The company was granted the patent on July 24 and received the rights to combine a real world picture with virtual skywritings that are associated with a mobile device's location. The idea is to make this a location-based service as a "virtual skywriting service" and will provide previously selected skywritings for the device's location.
There would be several interesting concepts for such an idea, for example to immediately combine skywritings with any location, but this is not explicitly part of the patent submitted in June 2011. The patent simply refers to two separate processes, in which skywritings are "authored" by users of mobile devices and then are submitted to a virtual skywriting service.

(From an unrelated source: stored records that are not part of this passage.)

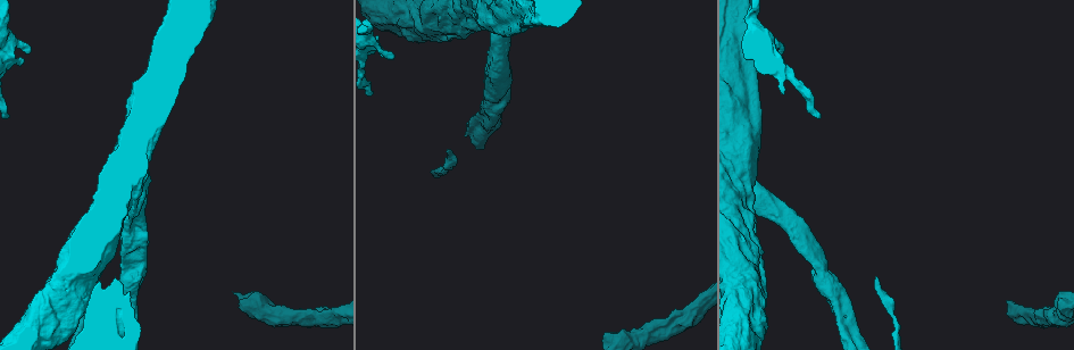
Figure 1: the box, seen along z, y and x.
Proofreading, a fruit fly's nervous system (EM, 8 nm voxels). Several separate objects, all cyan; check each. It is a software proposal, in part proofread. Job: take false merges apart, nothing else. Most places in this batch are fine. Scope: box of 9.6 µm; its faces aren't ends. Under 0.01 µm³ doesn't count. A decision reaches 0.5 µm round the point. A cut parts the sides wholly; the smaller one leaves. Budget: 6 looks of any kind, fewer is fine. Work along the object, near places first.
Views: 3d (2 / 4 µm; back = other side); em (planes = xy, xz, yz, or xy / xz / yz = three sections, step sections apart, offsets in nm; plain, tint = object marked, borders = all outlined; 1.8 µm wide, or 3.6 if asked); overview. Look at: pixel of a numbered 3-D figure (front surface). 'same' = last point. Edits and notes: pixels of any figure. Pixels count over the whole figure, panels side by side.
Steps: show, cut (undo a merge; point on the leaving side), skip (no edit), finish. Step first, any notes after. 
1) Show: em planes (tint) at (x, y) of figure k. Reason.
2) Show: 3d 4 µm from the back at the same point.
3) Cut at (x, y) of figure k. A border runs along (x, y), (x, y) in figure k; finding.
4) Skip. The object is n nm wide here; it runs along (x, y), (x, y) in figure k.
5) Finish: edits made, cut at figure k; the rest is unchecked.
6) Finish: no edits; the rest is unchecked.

Show: 3d 4 µm at (747, 92) of figure 1. Calibre changes.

Only when submitted and listed, the skywritings then become available for integration in a picture.
Of course, the first problem with such patents are that there is no real product that Microsoft is offering. The only virtual skywriter is the one published by OpenProcessing made available via GPL. It is rather unlikely that Microsoft had no idea about this basic approach and, even if it added a mobile and service component to it, it is an example of the strange patent world we live in.
Another controversy has been brought up by GeekWire, which got its hands on the patent about a month before it was granted, and noted that the patent itself includes a copyright violation. The patent includes an example virtual skywriting image that was taken from a real world skywriting patent, without attributing the image in any appropriate way. Of course, humans make mistakes, but this patent overall has a certain spot in the contest of the most useless patents of the year.